Even now, L'elisir is often staged as pure entertainment, with emphasis on Dulcamara's chattering parlando, on Belcore's swaggering, on the
sweetness of Nemorino and on Adina's tricks. The fifth character, Giannetta, has a very minor role, both musically and dramatically. Nonetheless, L'elisir is called, by its very authors, 'melodramma giocoso', which means a semi-serious opera like Rossini's La Gazza Ladra, Paisiello's Nina Pazza per Amore, Mayr's Lodoiska
and Bellini's La Sonnambula. This was a category of musical theatre very popular at the beginning of the nineteenth century.
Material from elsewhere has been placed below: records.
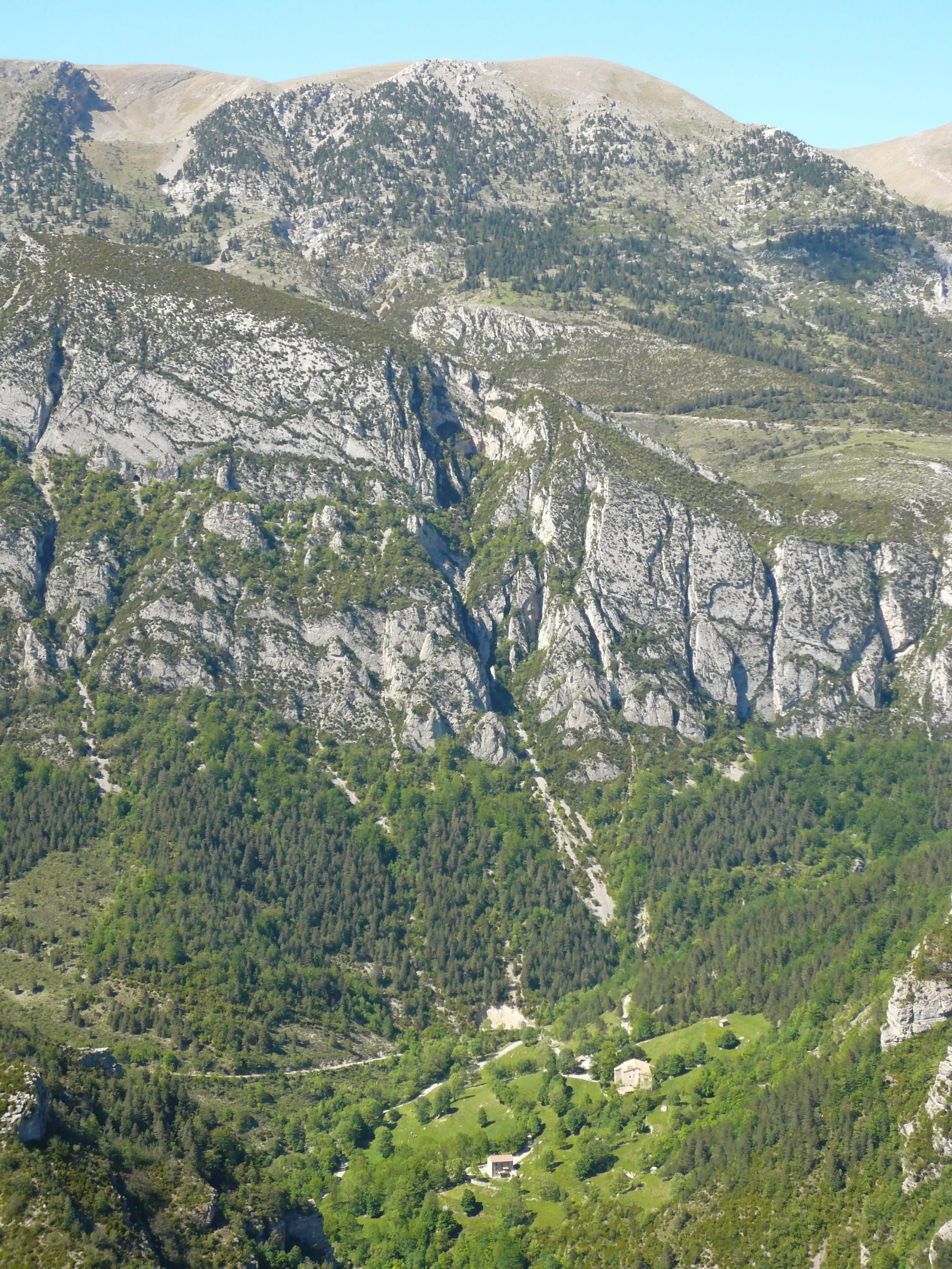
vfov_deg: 33.2
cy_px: 634
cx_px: 476
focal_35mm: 58
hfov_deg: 25.2
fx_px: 2127
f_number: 4
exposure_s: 1/400
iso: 100
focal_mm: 9.6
Donizetti composed several semi-seria operas like Linda
di Chamonix and Il Furioso nell'Isola di San Domingo.
This category of operas pleased the audience during difficult times (wars, revolutions, social and political turmoil) because it combines drama with comic relief. It is a very hard balance to reach for all the stakeholders involved in producing L'elisir
because the dramatic and comic elements are carefully mixed, indeed intertwined. In L'elisir there is even irony — eg Belcore's cavatina, or entrance aria, Come Paride Vezzoso, is clearly a parody of the Metastasian opera seria then still performed in several Italian theatres. In my opinion, among the characters, the only clear-cut buffo is the pompous Dulcamara. The more charming, and relatively easy, opening arias Quanto è bella and Chiedi
all'Aura Lusinghiera lead the way to progressive escalation to the two
final heights — Nemorino's terrific Una Furtiva Lacrima and
Adina's short but very dense rondo Il mio rigor dimentica.
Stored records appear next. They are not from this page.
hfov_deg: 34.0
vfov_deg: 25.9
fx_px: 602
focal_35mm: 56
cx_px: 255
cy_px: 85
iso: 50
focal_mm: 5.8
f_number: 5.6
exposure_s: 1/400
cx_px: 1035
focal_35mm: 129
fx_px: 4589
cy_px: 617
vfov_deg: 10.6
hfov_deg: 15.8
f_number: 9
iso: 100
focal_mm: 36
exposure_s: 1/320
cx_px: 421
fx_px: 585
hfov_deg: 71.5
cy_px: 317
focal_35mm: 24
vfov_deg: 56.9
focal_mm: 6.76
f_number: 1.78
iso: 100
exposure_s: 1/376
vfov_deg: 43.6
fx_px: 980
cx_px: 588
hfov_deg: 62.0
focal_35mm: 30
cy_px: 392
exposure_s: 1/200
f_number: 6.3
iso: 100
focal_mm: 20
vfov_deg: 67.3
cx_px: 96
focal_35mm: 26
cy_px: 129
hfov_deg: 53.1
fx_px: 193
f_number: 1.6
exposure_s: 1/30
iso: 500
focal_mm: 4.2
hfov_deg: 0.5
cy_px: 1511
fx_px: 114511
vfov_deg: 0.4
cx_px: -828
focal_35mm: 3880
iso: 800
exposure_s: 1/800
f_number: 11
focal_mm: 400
The main asset of the L'elisir produced in Rome (and seen and heard on the 8 May 2014 opening night) is that both the musical and stage directions keep the proper balance
between drama and comedy required in a melodramma giocoso. It is not a
wholly new production. The dramaturgy is the product of the work of a Neapolitan team (Ruggero Capuccio, stage direction, Nicola Rubertelli, sets, Carlo Poggioli, costumes and Agostino Angelini, lighting) and has been conceived for travelling: very simple props and painted
curtains and on-stage gags and even tightrope walkers and clowns but gentle colors with a prevalence of pale blue and white. It was seen originally in
Rome in February 2011; since then, the farce aspects have been underplayed and more emphasis has
been placed on the sentimental side. A better balance, in my opinion, than that
in the much applauded staging by Damiano Michieletto seen in Valencia and Palermo (Read Mixed Feelings, 17 June
2012).
The musical direction is entrusted to the well-known veteran Donato Renzetti. However, in L'elisir, the real pudding is the singing and acting. Here, the Teatro dell'Opera made the choice to rely on young singers: Rosa Feola as Adina, Antonio Poli as Nemorino, Alessandro Luongo as Belcore, Adrian Sampetrean as Dulcamara and Damiana Mizzi as
Giannetta — a good group, able to sing and act effectively. All have the promise of great careers.
Nonetheless, Antonio Poli was a coup de théâtre himself. He is
young; in the 2011 Salzburg Whitsun
festival, he was just out of school and was appreciated in the rarely performed Mercadante opera I Due Figaro. In Rome, I saw and heard him as Samuel in Nabucco (with Riccardo Muti in the pit). In the 2011 staging of L'elisir, he was Nemorino in
the second cast. He has grown in both acting and singing to be perfect for the role. In the key aria Una Furtiva Lacrima, he gave the
audience a marvelous (and difficult) B flat in the first part, a resounding
high C in the second, and a moving B natural at the end, as well excellent phrasing and high class legato singing.
His voice is a beautiful and delicate instrument. He must resist the temptation to take up roles (eg Duca di Mantova in Rigoletto) which may spoil it. There are almost no Italian lyric tenors on the market. Poli should restrict his repertory to Donizett, Bellini and
Rossini. He has a golden opportunity to become the best in this area.